- _WORK INSTRUCTIONS_: When "Your" occurs in a line of the material, copy that line.

INFORMATION START

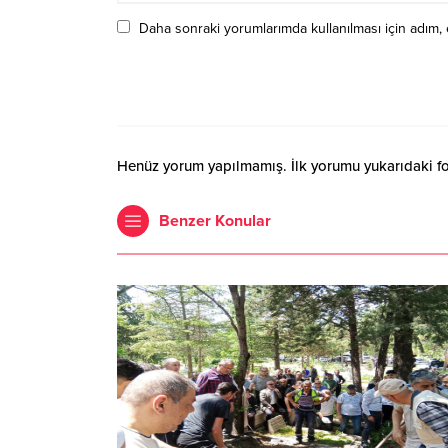
Daha sonraki yorumlarımda kullanılması için adım, 
Henüz yorum yapılmamış. İlk yorumu yukarıdaki form
Benzer Konular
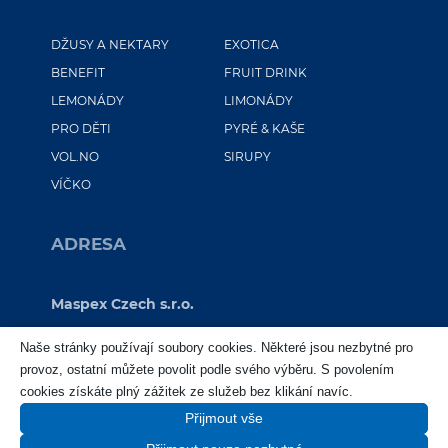
DŽUSY A NEKTARY
EXOTICA
BENEFIT
FRUIT DRINK
LEMONÁDY
LIMONÁDY
PRO DĚTI
PYRÉ & KAŠE
VOL.NO
SIRUPY
VÍČKO
ADRESA
Maspex Czech s.r.o.
Sokolovská 100/94
Naše stránky používají soubory cookies. Některé jsou nezbytné pro
Praha 8 – Karlín
provoz, ostatní můžete povolit podle svého výběru. S povolením
186 00
cookies získáte plný zážitek ze služeb bez klikání navíc.
IČ: 25716379
Přijmout vše
IČ DPH: CZ25716379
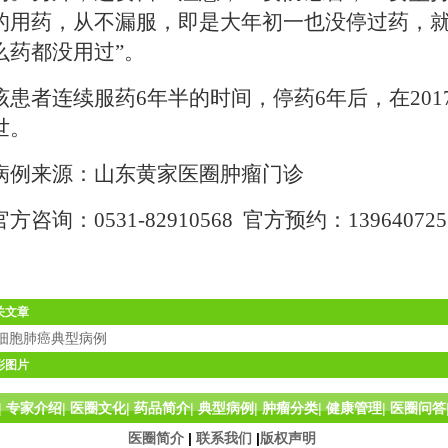
的用药，从不漏服，即是大年初一也没停过药，
么药都没用过
”
。
该患者连续服药6年半的时间，停药6年后，在201
世。
病例来源：山东黄家医圈肿瘤门诊
官方咨询：0531-82910568 官方预约：13964072
关文章
细胞肺癌典型病例
彩图片
|
专家介绍
|
医圈文化
|
药品简介
|
典型病例
|
肿瘤分类
|
健康管理
|
医圈问答
医圈简介
|
联系我们
|
版权声明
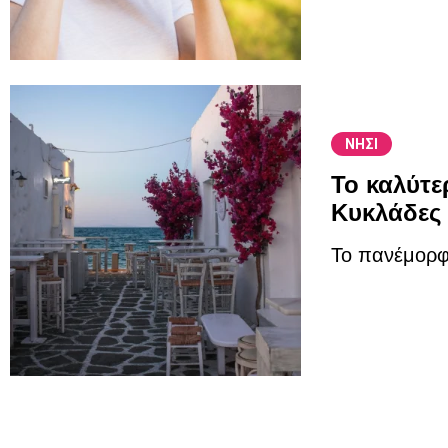
ΝΗΣΙ
Το καλύτε
Κυκλάδες
Το πανέμορφ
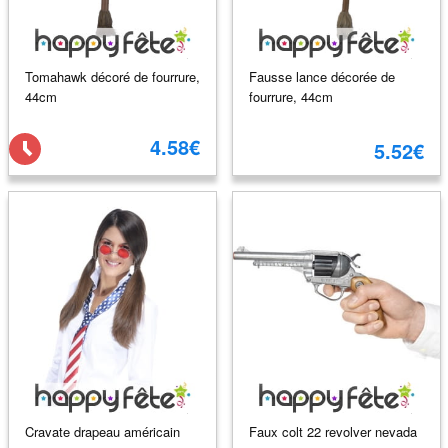
Tomahawk décoré de fourrure,
Fausse lance décorée de
44cm
fourrure, 44cm
4.58€
5.52€
Cravate drapeau américain
Faux colt 22 revolver nevada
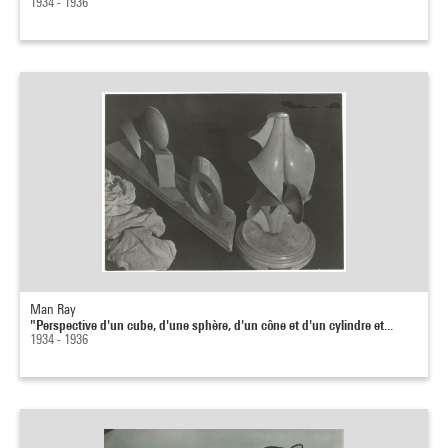
1934 - 1936
Man Ray
"Perspective d'un cube, d'une sphère, d'un cône et d'un cylindre et...
1934 - 1936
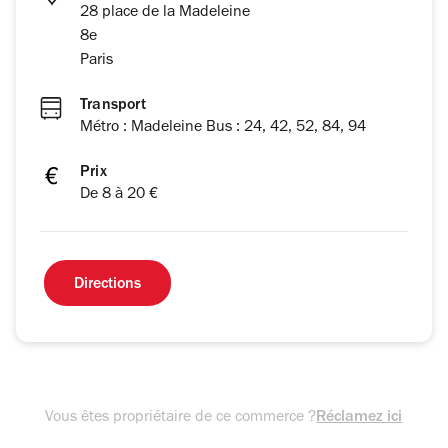
28 place de la Madeleine
8e
Paris
Transport
Métro : Madeleine Bus : 24, 42, 52, 84, 94
Prix
De 8 à 20 €
Directions
Vous êtes propriétaire de ce commerce ?
Réclamez ici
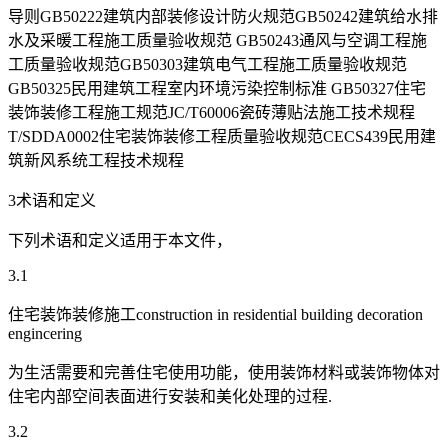
导则GB50222建筑内部装修设计防火规范GB50242建筑给水排
水及采暖工程施工质量验收规范 GB50243通风与空调工程施
工质量验收规范GB50303建筑电气工程施工质量验收规范
GB50325民用建筑工程室内环境污染控制标准 GB50327住宅
装饰装修工程施工规范JC/T60006瓷砖薄贴法施工技术规程
T/SDDA0002住宅装饰装修工程质量验收规范CECS439民用建
筑新风系统工程技术规程
3术语和定义
下列术语和定义适用于本文件，
3.1
住宅装饰装修施工construction in residential building decoration
engincering
为生活需要和完善住宅使用功能，使用装饰材料或装饰物体对
住宅内部空间表面进行安装和美化处理的过程.
3.2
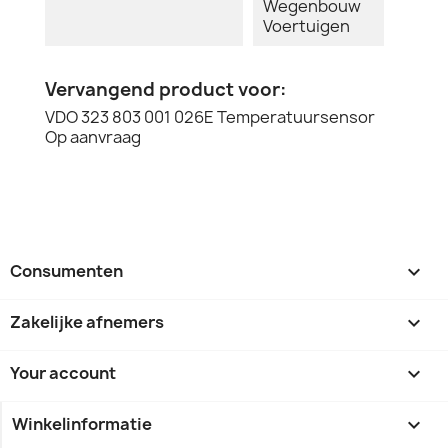
Wegenbouw
Voertuigen
Vervangend product voor:
VDO 323 803 001 026E Temperatuursensor
Op aanvraag
Consumenten

Zakelijke afnemers

Your account

Winkelinformatie
keyboard_arrow_down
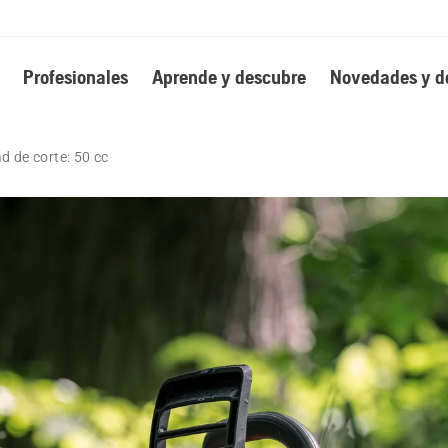
Profesionales
Aprende y descubre
Novedades y d
d de corte: 50 cc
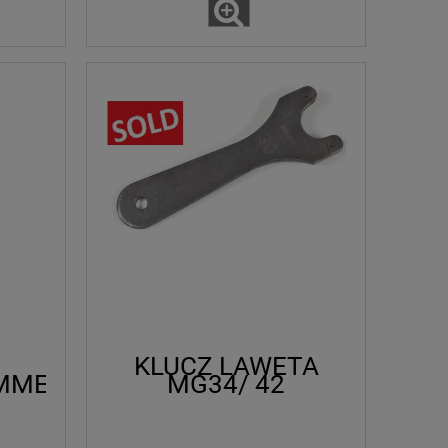
KLUCZ LAWETA
MMEL
MG34/ 42
GN.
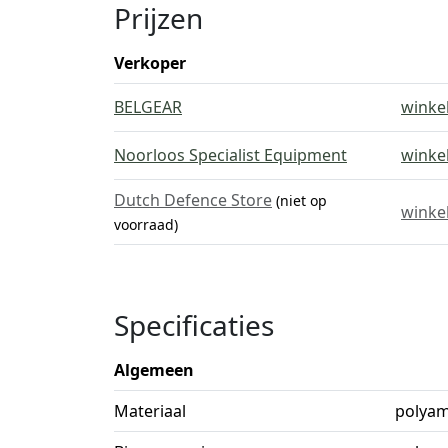
Prijzen
Verkoper
BELGEAR
winke
Noorloos Specialist Equipment
winke
Dutch Defence Store
(niet op
winke
voorraad)
Specificaties
Algemeen
Materiaal
polyam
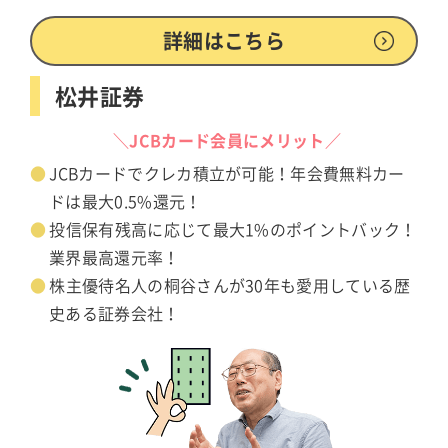
詳細はこちら
松井証券
＼JCBカード会員にメリット／
JCBカードでクレカ積立が可能！年会費無料カー
ドは最大0.5%還元！
投信保有残高に応じて最大1%のポイントバック！
業界最高還元率！
株主優待名人の桐谷さんが30年も愛用している歴
史ある証券会社！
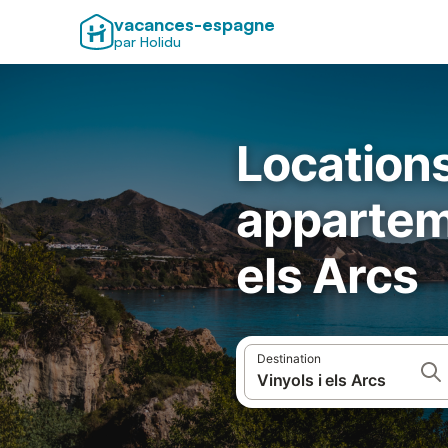
vacances-espagne
par Holidu
Locations
appartem
els Arcs
Destination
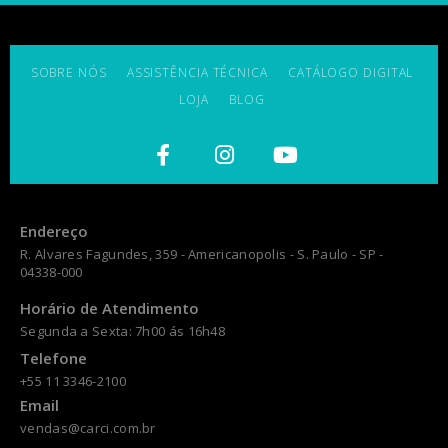
SOBRE NÓS
ASSISTÊNCIA TÉCNICA
CATÁLOGO DIGITAL
LOJA
BLOG
Endereço
R. Alvares Fagundes, 359 - Americanopolis - S. Paulo - SP -
04338-000
Horário de Atendimento
Segunda a Sexta: 7h00 ás 16h48
Telefone
+55 11 3346-2100
Email
vendas@carci.com.br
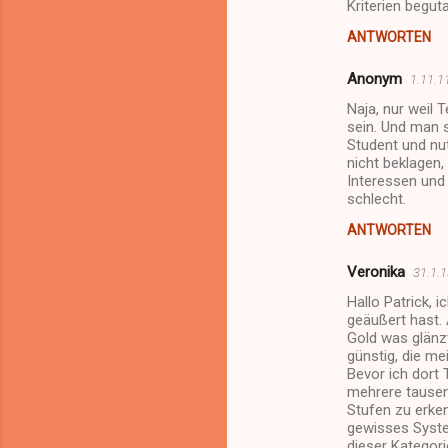
Kriterien begut
ANTWORTEN
Anonym
1.11.1
Naja, nur weil 
sein. Und man s
Student und nut
nicht beklagen
Interessen und
schlecht.
ANTWORTEN
Veronika
31.1.
Hallo Patrick, 
geäußert hast. 
Gold was glänzt
günstig, die me
Bevor ich dort
mehrere tausend
Stufen zu erken
gewisses System
dieser Kategori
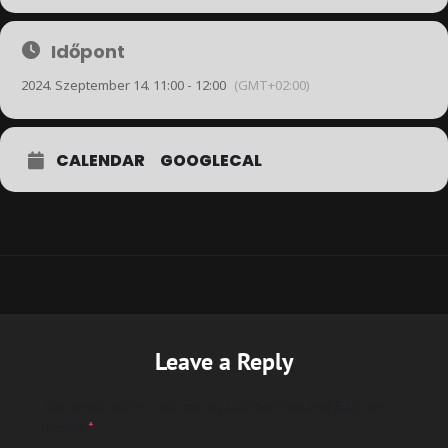
Időpont
2024. Szeptember 14. 11:00 - 12:00
(GMT+02:00)
CALENDAR
GOOGLECAL
Leave a Reply
Your email address will not be published.
Required fields are
marked
*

INFORMATION END

- _TASK RESULT_:
Your account
Your email address will not be published.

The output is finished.